Mercy is among nearly two dozen other health care organizations across the country implementing similar measures and has facilities in Oklahoma, Arkansas and Missouri. Hospitals in Houston and Indiana have received some pushback for requiring employees to receive the vaccines approved for emergency use by the U.S. Food and Drug Administration.
According to USA Today, however, little fanfare has greeted the dozens of hospitals that have quietly begun following the lead of Houston Methodist hospital. Many predict that if the FDA gives full approval to the Pfizer and Moderna vaccines soon, as expected, there could be a tsunami of hospitals signing on.
According to Wednesday’s statement from Mercy Hospital, the new requirement comes as COVID-19 cases increase in communities they serve.
“More than 95% of recent hospitalizations across the U.S. are people who aren’t vaccinated. The data is clear. Vaccination is key to saving lives,” said Dr. John Mohart, senior vice president of clinical services at Mercy Hospital.
Mercy Hospital Ardmore on Thursday was caring for seven patients with COVID-19, according to Mercy spokesperson Meredith Huggins.
COVID-19 hospitalizations at Mercy Hospital Ardmore typically remained fewer than 10 through the summer months of 2020 before they rose sharply in October and November. At the peak of the pandemic in January, the Ardmore hospital was caring for over 60 COVID-19 patients.
Carter County infection rates slowed from an 11-week high last week but continue to follow a trend similar to one year ago, according to state health department data compiled by The Ardmoreite. The Oklahoma State Department of Health on Thursday reported 57 active cases of the disease in Carter County, down from 74 the week prior.

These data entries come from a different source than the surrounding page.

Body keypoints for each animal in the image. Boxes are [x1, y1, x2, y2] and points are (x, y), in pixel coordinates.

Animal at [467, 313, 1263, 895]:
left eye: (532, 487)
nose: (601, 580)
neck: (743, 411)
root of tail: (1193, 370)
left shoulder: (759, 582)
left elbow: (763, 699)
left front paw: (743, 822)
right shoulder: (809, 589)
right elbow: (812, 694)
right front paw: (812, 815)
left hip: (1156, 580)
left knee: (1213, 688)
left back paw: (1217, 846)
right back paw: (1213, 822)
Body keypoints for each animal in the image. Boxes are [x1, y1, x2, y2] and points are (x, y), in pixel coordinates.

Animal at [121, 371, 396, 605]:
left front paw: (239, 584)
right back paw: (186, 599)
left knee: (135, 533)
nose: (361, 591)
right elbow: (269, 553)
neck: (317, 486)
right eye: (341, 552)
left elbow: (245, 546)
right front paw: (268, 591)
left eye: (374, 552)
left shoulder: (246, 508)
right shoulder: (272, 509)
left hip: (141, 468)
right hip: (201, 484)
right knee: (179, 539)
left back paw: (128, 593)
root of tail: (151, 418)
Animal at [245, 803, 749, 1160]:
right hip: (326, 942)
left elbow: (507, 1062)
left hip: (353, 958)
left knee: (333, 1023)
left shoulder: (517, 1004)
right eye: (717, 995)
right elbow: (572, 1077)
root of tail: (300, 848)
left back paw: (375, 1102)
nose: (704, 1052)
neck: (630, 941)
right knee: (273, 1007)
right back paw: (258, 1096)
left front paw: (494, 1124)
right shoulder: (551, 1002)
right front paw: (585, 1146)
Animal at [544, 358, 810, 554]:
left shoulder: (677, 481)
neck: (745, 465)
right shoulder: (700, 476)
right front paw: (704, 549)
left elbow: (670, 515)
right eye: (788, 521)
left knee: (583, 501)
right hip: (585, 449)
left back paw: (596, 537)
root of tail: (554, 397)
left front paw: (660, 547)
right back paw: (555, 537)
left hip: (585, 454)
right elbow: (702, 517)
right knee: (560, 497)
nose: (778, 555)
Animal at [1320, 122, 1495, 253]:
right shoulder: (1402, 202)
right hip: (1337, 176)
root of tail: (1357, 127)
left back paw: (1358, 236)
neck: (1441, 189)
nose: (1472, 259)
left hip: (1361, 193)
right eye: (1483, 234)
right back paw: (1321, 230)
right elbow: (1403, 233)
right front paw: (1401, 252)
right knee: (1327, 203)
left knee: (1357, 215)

The seven-day average of new daily cases in the county also fell slightly over the week from 8.3 to 5.3. The weekly fluctuations in the seven-day average back to mid-April – as low as 1 and as high as 8.3 – follow trends similar to data collected between July and October 2020.
According to the OSDH Weekly Epidemiological Report ending July 3, Oklahoma currently ranks ninth in the nation for cumulative incidence of newly reported COVID-19 cases per 100,000 in the last seven days.